A esta preocupación se suma que la presidenta ejecutiva del IMAS, Yorleny León Marchena, manifestó públicamente que “es hora de meter el bisturí” al sector social. Para ANEP, este tipo de expresiones evidencian una orientación hacia recortes y ajustes drásticos, y no hacia el fortalecimiento institucional, lo que incrementa la incertidumbre laboral y el riesgo de debilitamiento de los programas que atienden a la población más vulnerable.
Asimismo, la población usuaria podría enfrentar una reducción en la cobertura de programas sociales, atrasos en la entrega de becas y subsidios, y eventuales exclusiones de familias que actualmente reciben apoyo. También preocupa la apertura a convenios con el sector privado y organizaciones no gubernamentales que podrían sustituir empleo público por esquemas laborales más precarios.
ANEP advierte que esta reforma, lejos de mejorar la eficiencia del Estado, pone en tensión los derechos laborales, la calidad del servicio público y la atención oportuna a quienes más necesitan apoyo.
Impactos para las personas trabajadoras
•Menor autonomía técnica y decisiones centralizadas desde el ministerio.
•Traslados forzosos e incertidumbre laboral, con riesgo de despidos encubiertos.
•Aumento de cargos de confianza y mayor discrecionalidad política.
•Debilitamiento de la negociación sindical y de la estabilidad en el empleo público.
•Más carga de trabajo y duplicación de funciones sin compensación.
Impactos para la población usuaria
•Retrasos en becas, subsidios y transferencias sociales.
•Reducción de cobertura y exclusión de familias necesitadas.
•Posible sustitución de empleo público por servicios privatizados o tercerizados.
•Menor presencia territorial del Instituto Mixto de Ayuda Social (IMAS) en comunidades.
•Más trámites y tiempos de respuesta más lentos.

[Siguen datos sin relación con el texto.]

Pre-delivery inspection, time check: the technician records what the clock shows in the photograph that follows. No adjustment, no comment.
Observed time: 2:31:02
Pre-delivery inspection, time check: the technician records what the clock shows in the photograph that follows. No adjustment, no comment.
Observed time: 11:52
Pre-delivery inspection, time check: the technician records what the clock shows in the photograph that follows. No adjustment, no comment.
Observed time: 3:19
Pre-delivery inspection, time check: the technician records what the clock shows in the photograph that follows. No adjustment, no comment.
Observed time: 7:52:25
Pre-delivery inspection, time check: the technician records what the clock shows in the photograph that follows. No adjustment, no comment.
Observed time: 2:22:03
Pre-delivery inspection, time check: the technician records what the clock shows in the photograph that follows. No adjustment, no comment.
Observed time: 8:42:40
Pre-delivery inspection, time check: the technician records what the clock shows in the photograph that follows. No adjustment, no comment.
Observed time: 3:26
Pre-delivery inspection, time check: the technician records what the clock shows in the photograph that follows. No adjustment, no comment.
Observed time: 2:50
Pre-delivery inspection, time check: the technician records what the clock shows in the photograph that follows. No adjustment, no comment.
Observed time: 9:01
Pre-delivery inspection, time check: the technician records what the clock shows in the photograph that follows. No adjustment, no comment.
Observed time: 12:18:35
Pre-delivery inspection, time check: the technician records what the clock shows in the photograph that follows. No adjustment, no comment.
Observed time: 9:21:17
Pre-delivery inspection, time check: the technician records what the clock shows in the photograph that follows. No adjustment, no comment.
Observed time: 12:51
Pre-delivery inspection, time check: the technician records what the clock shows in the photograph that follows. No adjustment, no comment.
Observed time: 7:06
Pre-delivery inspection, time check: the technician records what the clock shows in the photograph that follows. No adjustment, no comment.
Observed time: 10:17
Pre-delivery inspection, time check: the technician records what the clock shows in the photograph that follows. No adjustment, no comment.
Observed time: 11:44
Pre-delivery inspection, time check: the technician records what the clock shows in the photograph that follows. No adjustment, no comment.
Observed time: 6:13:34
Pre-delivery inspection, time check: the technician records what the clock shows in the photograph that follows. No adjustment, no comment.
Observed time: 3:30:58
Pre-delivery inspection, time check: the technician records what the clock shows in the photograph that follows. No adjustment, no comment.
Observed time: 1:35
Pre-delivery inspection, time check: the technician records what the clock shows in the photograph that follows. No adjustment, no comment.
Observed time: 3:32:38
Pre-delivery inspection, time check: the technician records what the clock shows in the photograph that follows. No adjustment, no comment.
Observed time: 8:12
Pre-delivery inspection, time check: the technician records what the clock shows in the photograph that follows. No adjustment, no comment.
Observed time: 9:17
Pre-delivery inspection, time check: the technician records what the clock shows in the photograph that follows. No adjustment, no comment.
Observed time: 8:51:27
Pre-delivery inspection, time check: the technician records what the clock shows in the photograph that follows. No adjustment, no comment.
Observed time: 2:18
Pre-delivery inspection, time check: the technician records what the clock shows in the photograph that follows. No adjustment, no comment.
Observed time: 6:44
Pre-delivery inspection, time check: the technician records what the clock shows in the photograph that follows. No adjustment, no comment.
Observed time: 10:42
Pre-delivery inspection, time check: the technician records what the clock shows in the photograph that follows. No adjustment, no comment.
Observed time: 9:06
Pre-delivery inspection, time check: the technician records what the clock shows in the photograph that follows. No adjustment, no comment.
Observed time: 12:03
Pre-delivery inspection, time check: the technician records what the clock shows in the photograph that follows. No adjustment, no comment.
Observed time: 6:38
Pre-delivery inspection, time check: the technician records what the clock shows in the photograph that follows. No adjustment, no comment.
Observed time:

Ante este escenario, la Asociación Nacional de Empleados Públicos y Privados (ANEP) exige garantías absolutas de estabilidad laboral, respeto pleno de los derechos adquiridos, despolitización de plazas y recursos suficientes, permanentes y transparentes que aseguren una atención integral y de calidad a la población más vulnerable. La centralización y subordinación de instituciones con trayectoria social no resolverá la pobreza ni fortalecerá la política social, sino que corre el riesgo de debilitarla.
ANEP hace un llamado urgente a las y los legisladores y a la ciudadanía para analizar con rigor esta reforma y evitar decisiones que afecten el empleo público y los programas sociales que sostienen a miles de familias.
El sindicato reafirma su vigilancia permanente y su disposición a actuar en defensa de los derechos laborales y de la institucionalidad social del país, e insta a las personas trabajadoras del sector, particularmente del Instituto Mixto de Ayuda Social (IMAS), a mantenerse informadas, organizadas y unidas para proteger el empleo público y los servicios que garantizan derechos a la población.
Una reforma social sin garantías laborales ni protección institucional pone en riesgo tanto a quienes trabajan por el bienestar social como a las familias que dependen de estos servicios.